QUB researchers discover protein that improves blood vessel repair

  • New researcher at Queen's University Belfast has uncovered a link between levels of a certain protein and processes that can repair damaged blood vessels.

    Heart disease, stroke, and complications from conditions such as diabetes are the top killers in the UK, and researchers at Queen's University Belfas have been working on ground-breaking research to find new ways to repair the damage caused by these conditions.

    They've now discovered a link between a protein known as NOX4 and a type of blood cell that increases the formation of new blood vessels.

    Researchers have been looking for ways to increase the growth of new blood vessels in order to treat a variety of vascular and cardiac disorders. Conditions that result in decreased blood delivery in organs due to heart attack, diabetes, and some types of stroke, could be treated by prompting the body to produce new blood vessels to re-establish a healthy blood supply.

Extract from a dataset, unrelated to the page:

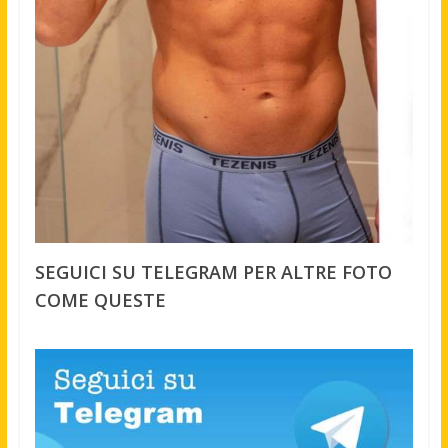
SEGUICI SU TELEGRAM PER ALTRE FOTO
COME QUESTE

    The research funded by British Heart Foundation NI has now been published in the journal Cardiovascular Research. It finds that increasing levels of a protein known as NOX4 in a specific type of blood cell can increase the formation of new blood vessels, a process discovered using cells obtained from donated umbilical cords.

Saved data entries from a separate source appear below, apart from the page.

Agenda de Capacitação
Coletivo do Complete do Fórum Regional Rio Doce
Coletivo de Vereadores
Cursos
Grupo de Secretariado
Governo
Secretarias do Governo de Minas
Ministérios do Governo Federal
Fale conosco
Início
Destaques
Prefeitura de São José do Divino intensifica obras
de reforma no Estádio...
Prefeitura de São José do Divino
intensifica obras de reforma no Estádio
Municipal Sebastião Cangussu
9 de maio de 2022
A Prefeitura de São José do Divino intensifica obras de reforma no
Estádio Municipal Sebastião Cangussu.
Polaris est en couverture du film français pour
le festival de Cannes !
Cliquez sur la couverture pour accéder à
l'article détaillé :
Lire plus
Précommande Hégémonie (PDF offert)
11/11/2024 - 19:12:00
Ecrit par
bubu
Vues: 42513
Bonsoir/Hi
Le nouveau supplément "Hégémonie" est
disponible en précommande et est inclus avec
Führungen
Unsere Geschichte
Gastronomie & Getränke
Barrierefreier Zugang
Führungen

    Artificially increasing the levels of MOX4 led to significantly increased numbers of blood vessels in tissues with poor blood flow.

    Dr Karla O’Neill commented on the results: "Blood vessels are a critical component of the circulatory system supplying blood containing oxygen and nutrients to vital organs such as the heart and brain. Growing and repairing these vessels is a major goal in treating heart and circulatory diseases."

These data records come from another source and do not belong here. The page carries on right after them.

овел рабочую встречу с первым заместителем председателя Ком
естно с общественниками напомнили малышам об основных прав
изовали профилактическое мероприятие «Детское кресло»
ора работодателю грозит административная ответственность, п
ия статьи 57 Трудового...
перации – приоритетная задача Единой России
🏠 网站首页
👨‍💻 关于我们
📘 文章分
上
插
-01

    "This study has provided evidence that increasing levels of the important NOX4 protein in blood vessel cells can improve the efficiency of blood vessel formation by increasing important cellular processes. This finding could pave the way for new discoveries in regenerative medicine and allow scientists in the future to grow new functional blood vessels and repair those that are damaged in many forms of heart and circulatory diseases."